The concept is simple, when you train hard either aerobically or muscularly, you intentionally break down your system. It is not during the training that you progress, it is during the healing rest following that burst of effort that your body adapts to the stressors it has just experienced, retains the newer fitness levels it has tested and grows stronger, faster and more fit. Without adequate rest the body degenerates, wears down, and actually loses strength and capability. In fact, one of the easily recognizable signs of overtraining syndrome is reduced performance.
This process is clearly demonstrated by a broken bone that heals stronger after the break. When stressing muscular strength, micro tears occur in the many fibers comprising the muscle(s). At rest, usually within 48 hours, these fibers knit back together, stronger. Without appropriate recovery, punishingly continuous aerobic exercise diminishes the ability to endure.
Rest and recovery do more than heal muscle tears, however. As suggested, proper rest promotes improved performance. Byproducts of adequate rest include a better shot at injury prevention, hopeful avoidance of overuse dangers, and, importantly, an antidote to mental and emotional exhaustion that robs you of your passion, spirit, enthusiasm and/or motivation. Take the pleasure out of your training and it becomes compulsion, a positive to a negative.
How often should you rest? The answer is primarily individual based on your fitness level, genetic profile and age. Recovery is an indicator or fitness. The more quickly you recover, say, between intervals, the more fit you are. Likewise, when your recovery takes longer to occur, when your heart rate returns to normal more slowly, when you dread the next set, your body is telling you it needs a rest. A big mistake is to press on when receiving signals that you need to back off. Some experts advise taking every third or fourth week off from a strenuous training plan by reducing the intensity as well as the time spent or distance covered. The ultimate brake applied to an exercise schedule is injury or illness. Though it’s certainly not what you want to hear, be sure to heal well and completely before returning to intense activity.

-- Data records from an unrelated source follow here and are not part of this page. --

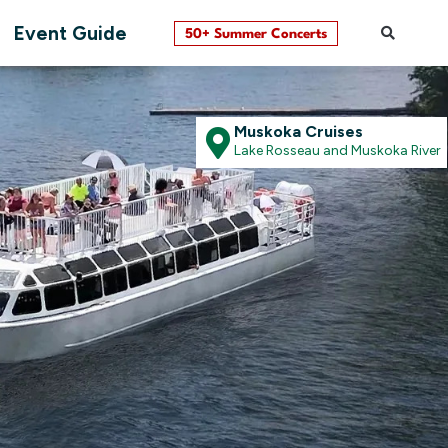
Event Guide
50+ Summer Concerts
Muskoka Cruises
Lake Rosseau and Muskoka River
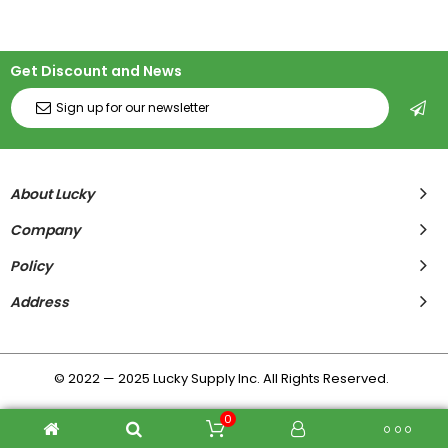
Get Discount and News
About Lucky
Company
Policy
Address
© 2022 — 2025 Lucky Supply Inc. All Rights Reserved.
0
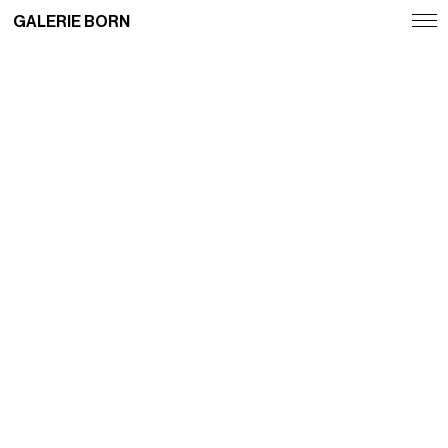
GALERIE BORN
Exhibitions
Artists
Fairs
News
Publications
Contact
Deutsch
English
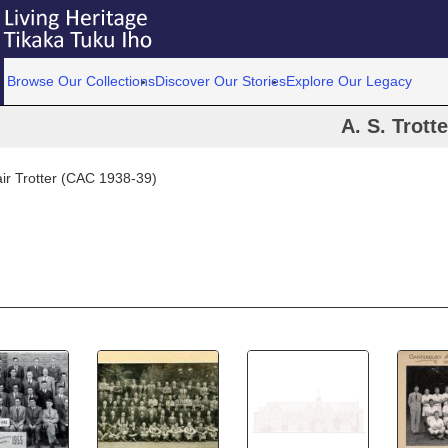
Browse Our Collections
Discover Our Stories
Explore Our Legacy
A. S. Trotte
air Trotter (CAC 1938-39)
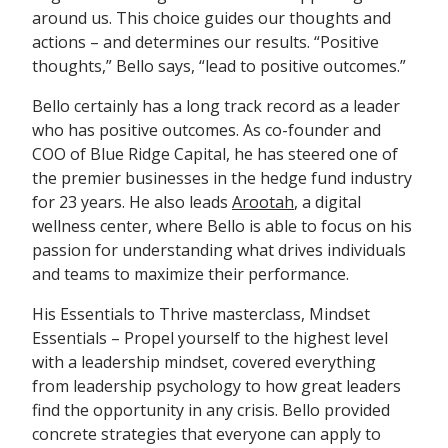
around us. This choice guides our thoughts and
actions – and determines our results. “Positive
thoughts,” Bello says, “lead to positive outcomes.”
Bello certainly has a long track record as a leader
who has positive outcomes. As co-founder and
COO of Blue Ridge Capital, he has steered one of
the premier businesses in the hedge fund industry
for 23 years. He also leads
Arootah
, a digital
wellness center, where Bello is able to focus on his
passion for understanding what drives individuals
and teams to maximize their performance.
His Essentials to Thrive masterclass, Mindset
Essentials – Propel yourself to the highest level
with a leadership mindset, covered everything
from leadership psychology to how great leaders
find the opportunity in any crisis. Bello provided
concrete strategies that everyone can apply to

Coming back too soon is like using up an old battery and having a shorter life each time. Trying to make up for lost time increases the potential for further injury. Simply pick up where you left off and ignore the missed days. If your recovery took an extended period of time, give it up and begin again. You will not only return to your pre-break level of conditioning, but you will surpass it and quickly.
Sleep cannot be overrated. Quality of sleep is as important as number of hours in repose. The body heals and renews during sleep. Make choices that ensure protected and adequate sleep. Enough is a good word here: not too little, not too much.
Training, profession, family and lifestyle habits combine to stress the body. Rest is not a matter of hanging out on the sofa. Rest can be active or passive. omplete cessation of physical activity is mandated by extreme circumstances. Cross training defines active rest. Participation in an informal, unstructured sport or activity, walking, yoga, massage are all components of active recovery. Moderately challenging mind and body keep the juices flowing, so to speak, while healing and regeneration take place. Nutrition and hydration are as important as ever.
Sometimes we need a change of venue to insure a change of pace. When I advise my clients to go, to enjoy their vacation or trip, and not worry about a travel-specific exercise regime, I also suggest that they should maintain three healthy habits: eat healthfully, tour actively, and enjoy extra hours of rest. Periodically lounging in pj’s on a lazy morning, taking time to read a good book or strolling instead of running, is the better way to fitness. Better, that is, if it is merely a deviation. Enjoy. Nix the guilt. Return ready to renew an active lifestyle and fitness quest. Put a star next to the rest and recovery time on your training plan. You earned it.